Devout supporters of Trump maintain the belief that the election will not be over until lawsuits filed by the Trump administration have been completed, all votes are tabulated or retabulated in close states and the electoral college is allowed to cast their votes on January 6.

“There’s still some states that are a toss up,” Frey said in an interview held on November 15. “The media isn’t who decides the president; it’s the Electoral College. We’re just gonna have to see what happens after the recounts are done.”

Some Trump supporters may currently be confused by the incumbent’s loss and hesitant to accept the results because of the undeniably ample support Trump has received. 

“There’s always gonna be a segment that will refuse to admit that many Americans don’t see what they see,” Dell’Orto said. “I think that’s probably what happened with President Trump. They keep calling it the grieving process that (disappointed voters go) through. 

The people that turn out to the rallies are over the top crazy in love with (Trump). Not very often do you get politicians being told that they are loved (by their supporters). So if you’re (hearing) that (praise) and it doesn’t happen that often, how can you not believe that 90% of the country loves him?”

Apps like Parler have acted as new, uncensored social media platforms that allow for conservatives to share posts without being flagged for spreading misinformation, further fueling political tension and discourse regarding the credibility of the election’s results.

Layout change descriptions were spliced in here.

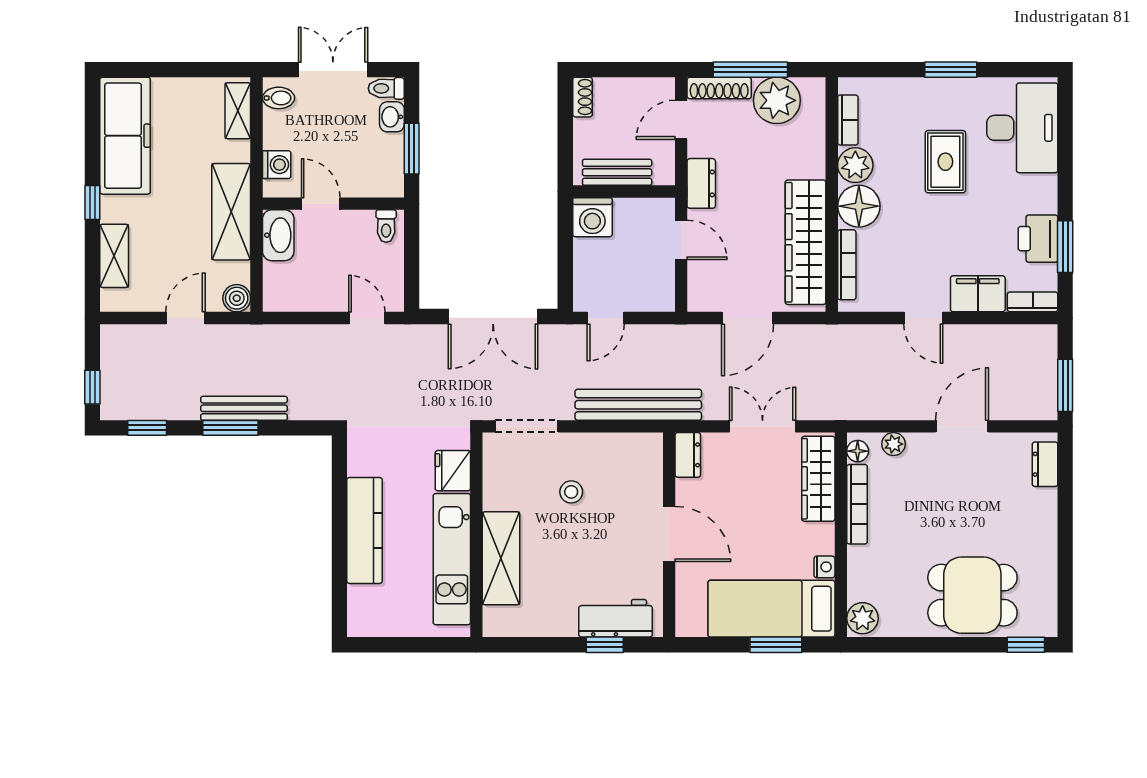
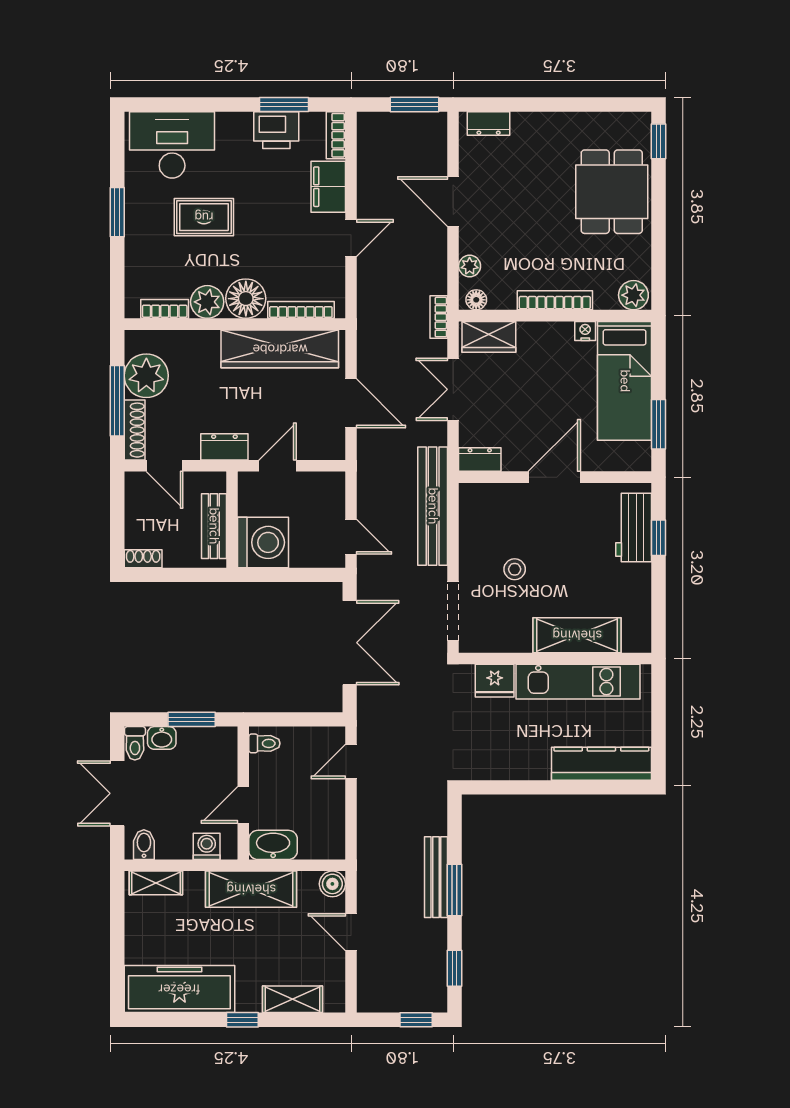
washing machine: (592, 217) -> (263, 542), width x1.37, depth x1.37
bookcase: (839, 411) -> (439, 317), added
wardrobe: (818, 479) -> (489, 337), width x0.67
bookcase: (857, 504) -> (555, 300), moved
kitchen counter: (365, 530) -> (601, 764), moved
window: (776, 645) -> (658, 424), moved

“Stop the Steal” groups have gained large followings on Facebook as they are taken down and then pop up again. One such group with 11,000 group members says the intent of the coalition is to, “make aware the issues of fraudulent voting practices and fraudulent ballot counting.”

As the claims of a deceitful election have maintained in volume, those that see no evidence of fraud feel confident in the integrity of the election.

“I don’t think there’s been any fraud,” Keys said.  “I think (Trump supporters)  are just looking for any kind of excuse to not realize the reality of what happened. There’s no proof that there was anything fraudulent.”

Though fraud does happen on occasion during an election, it’s historically unlikely for that fraud to reach a large scale.

“It’s really important that most people, at some foundational level, come to realization that voting irregularities happen,” Dell’Orto said. “Sometimes they happen based on technology, sometimes the person uses the wrong pen or they bubble the wrong thing and sometimes people do try to vote when they probably shouldn’t have. 

The voting (registry) doesn’t keep up with people who died, so the idea that people who died voted? That’s been happening as long as I’ve studied history. So there’s always going to be some of them.”

Additionally, according to Dell’Orto, tabulation errors occur for votes of all candidates.

“I would like most people to believe that, by and large, anything ‘fraudulent’ is happening on both sides,” Dell’Orto said. “And they’re probably going to …cancel each other out once it gets to the big scale.”

Many Trump supporters maintain that they will accept the results of the election after all avenues of discourse have been carried out.

“After the (recounts are) done, and if it’s a legitimate count and it turns out that Trump lost, then I can accept (the results),” Frey said. “I think most Trump supporters are the same way; we can accept a legitimate loss. We just don’t want it to be tainted with scandal or potential fraud because that kind of tarnishes the whole process.”